For those who believe in this fight, complacency is not an option. The stakes are too high, and history has already shown what happens when good people choose to wait.
If this piece resonated with you, consider supporting my work. Subscribe, share this article, or buy me a coffee because these conversations need to continue.
Some of you may remember a 1980s movie called “Cry Freedom.” It was a movie (in the old “white saviour” style) about the murder of South African student activist Stephen Biko by the South African apartheid government. Early on in the movie, Biko, played by Denzel Washington, makes the editor of a white liberal anti-apartheid newspaper understand that it is the white liberals, not the apartheid government, that are the biggest obstacle to real change.
The movie makes your point, American refugee, and illustrates it beautifully.

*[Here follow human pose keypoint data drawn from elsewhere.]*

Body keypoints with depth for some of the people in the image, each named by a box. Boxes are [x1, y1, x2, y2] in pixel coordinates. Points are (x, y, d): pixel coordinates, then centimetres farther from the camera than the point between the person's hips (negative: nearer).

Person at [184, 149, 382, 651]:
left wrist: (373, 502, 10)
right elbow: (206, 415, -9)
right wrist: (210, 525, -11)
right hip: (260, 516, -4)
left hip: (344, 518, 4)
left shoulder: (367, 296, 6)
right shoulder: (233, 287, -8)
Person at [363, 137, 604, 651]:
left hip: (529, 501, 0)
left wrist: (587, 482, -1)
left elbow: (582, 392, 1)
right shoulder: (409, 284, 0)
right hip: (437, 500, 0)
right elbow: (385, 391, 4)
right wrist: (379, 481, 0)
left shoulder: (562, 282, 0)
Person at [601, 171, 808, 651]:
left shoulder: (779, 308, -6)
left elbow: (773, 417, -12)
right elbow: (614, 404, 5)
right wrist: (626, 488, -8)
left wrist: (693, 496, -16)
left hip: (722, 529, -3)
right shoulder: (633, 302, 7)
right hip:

Agree completely. First, Sinclair Lewis described us as "fishing in the muddy slew of recollection which, for most Americans, passes for a clear pool of history" because we simply don't have a strong grasp of history to enable us to recognize the danger we're in. We've never experienced a movement of far-right ultra-nationalist populism strong enough and entrenched enough to replace our democracy. And when 90 million eligible voters couldn't be bothered to vote to save a barely functioning democracy, it shows that we've become a nation of apathetic, distracted, busy, self-absorbed, selfish, American frogs sitting in a large USA-shaped pan of rapidly-heating water unable to recognize the growing Fascist threat rising all around, and a nation of American ostriches overwhelmed and with heads buried in the sand, unsure of who or what to believe anymore, or who has their best interests at heart in a firehose of misinformation, disinformation, and outright lies and propaganda.